The defining approach of the more recent M models is sparse attention (MiniMax calls its variant MiniMax Sparse Attention, MSA). Classic attention computes every token against all previous tokens; the compute cost therefore scales poorly with context length. Sparse attention instead evaluates only a subset of these connections, sharply reducing the per-token compute cost at long context.

This is the lever behind the MiniMax models: they reach very large context windows — up to around one million tokens — while staying comparatively cheap to run. Rather than simply making the model bigger, MiniMax shifts the optimisation toward the efficiency of long contexts. That is especially relevant for agentic workflows, which carry a lot of context anyway.

Example / Practical use

The family’s current model, MiniMax M3, serves as an example: introduced in June 2026, it combines sparse attention with around one million tokens of context and native multimodality and targets agentic coding. MiniMax advertises coding benchmarks at frontier level for a fraction of the cost of closed providers — though at launch these figures came from the provider itself, with independent tests and the release of the weights partly still pending.

→ Details, benchmark figures and context for that specific release are in the news article MiniMax M3: Open-Weight Frontier Model with Sparse Attention.

The glossary entry itself describes MiniMax as a provider and model family — it is not narrowed to a single model version, since M3 will be followed by further generations.
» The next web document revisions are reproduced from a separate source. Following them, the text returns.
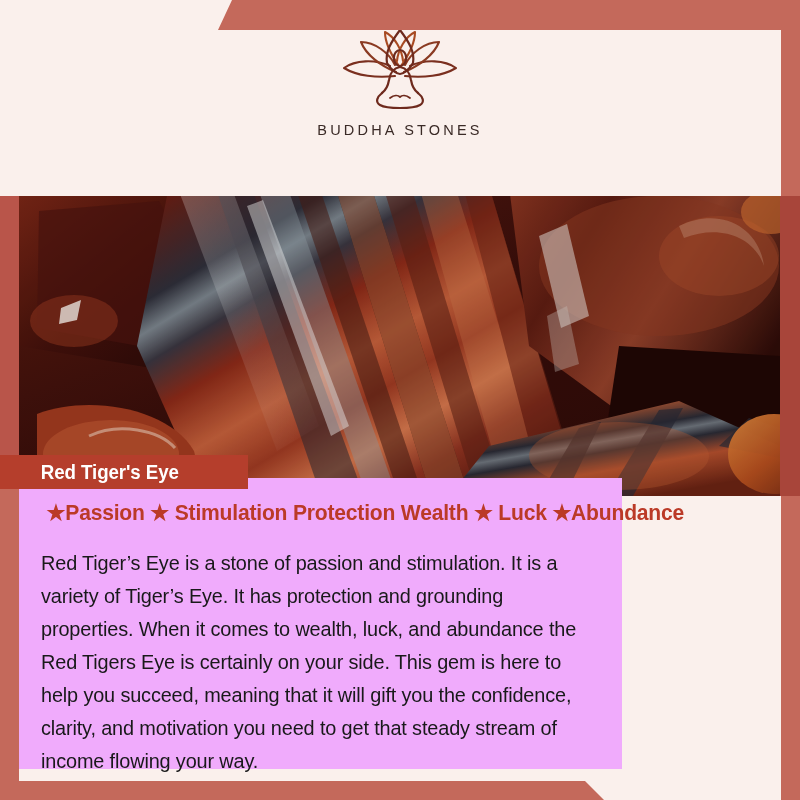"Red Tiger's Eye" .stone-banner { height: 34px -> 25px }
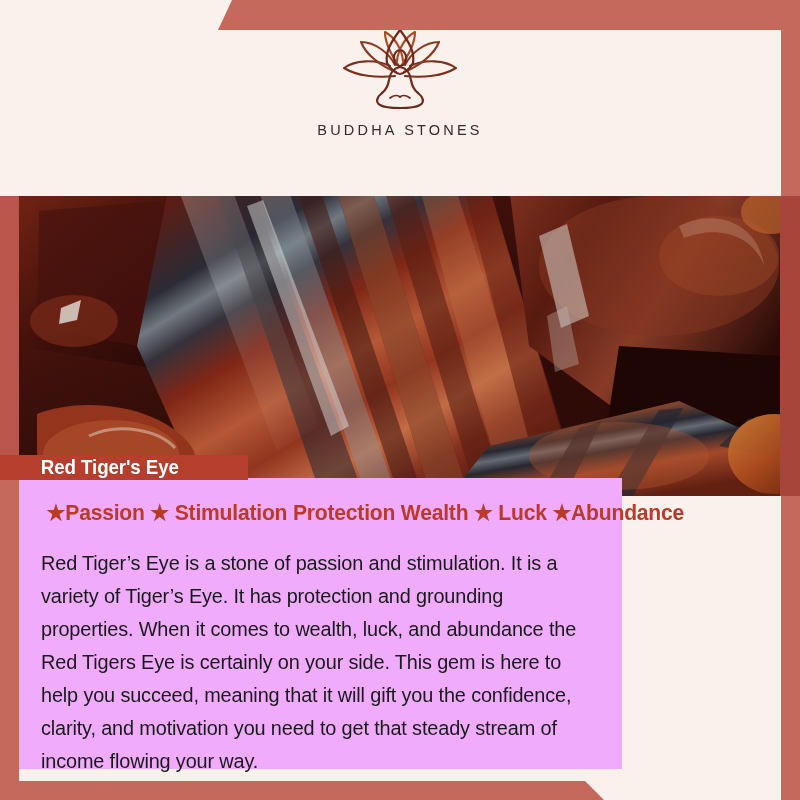"★Passion ★ Stimulation Protection Wealth" .content { background: #f0abfc -> #5eead4; top: 478px -> 490px; width: 603px -> 761px }
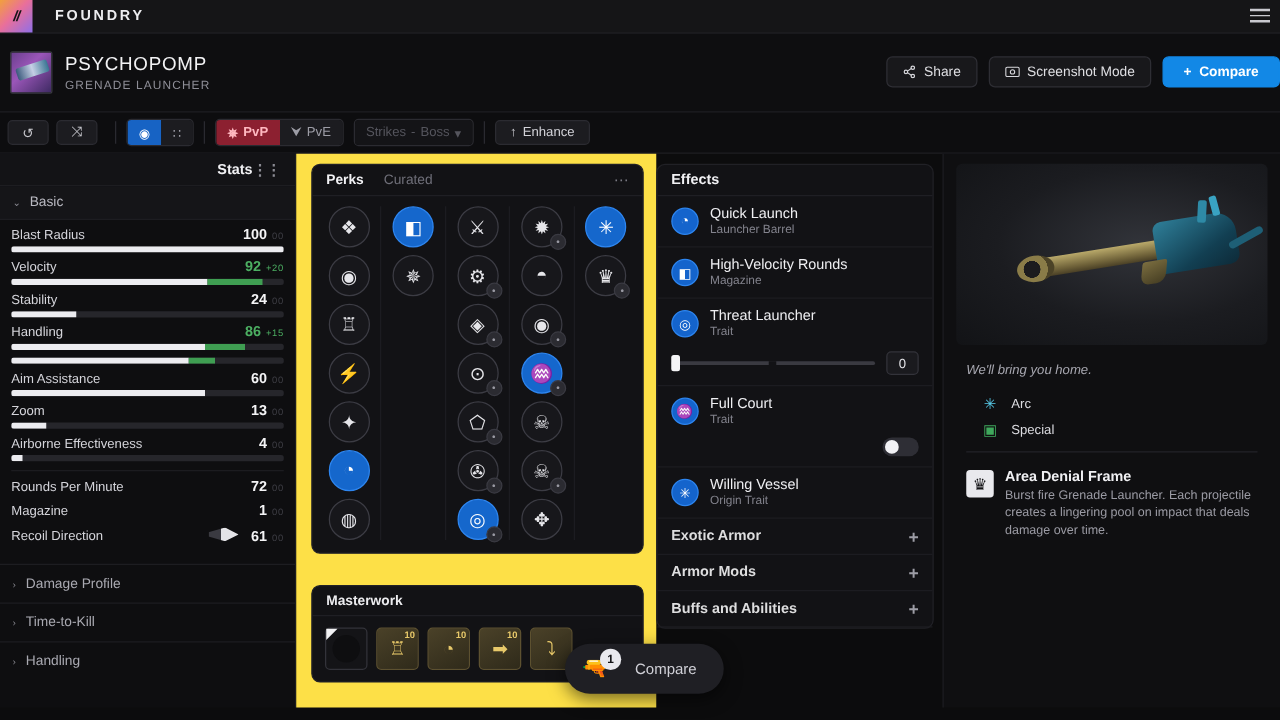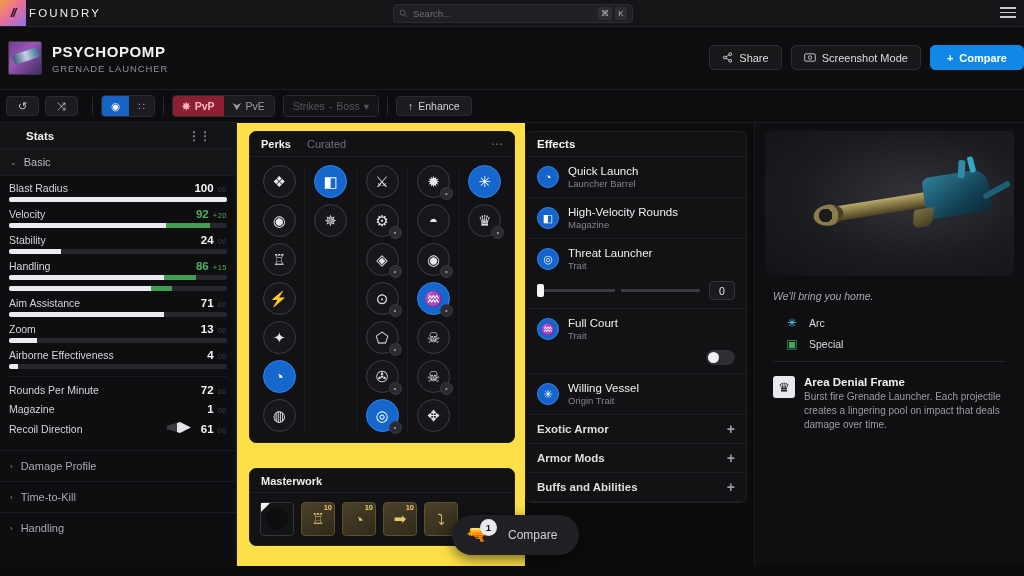"FOUNDRY" .logo-text { font-weight: 400 -> 700; margin-left: 3px -> 18px }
  • MiniMax vs. individual models (M3, M2.x): MiniMax is the provider and the family; M3 is one concrete version of it. Model versions age, the provider remains.
  • MiniMax vs. DeepSeek / Qwen / Kimi: All four are Chinese open-weight providers pushing on price and openness at the same time. They differ in architecture, focus areas (coding, reasoning, multimodality) and licensing details.
  • Sparse attention vs. mixture of experts (MoE): Both cut compute cost, but in different places — sparse attention reduces the attention computation across the context, MoE activates only part of the model parameters per token. MiniMax combines both approaches.
  • MiniMax (AI provider) vs. minimax (algorithm): The name overlaps with the classic minimax algorithm from game theory / AI search — here it refers exclusively to the company and its model family.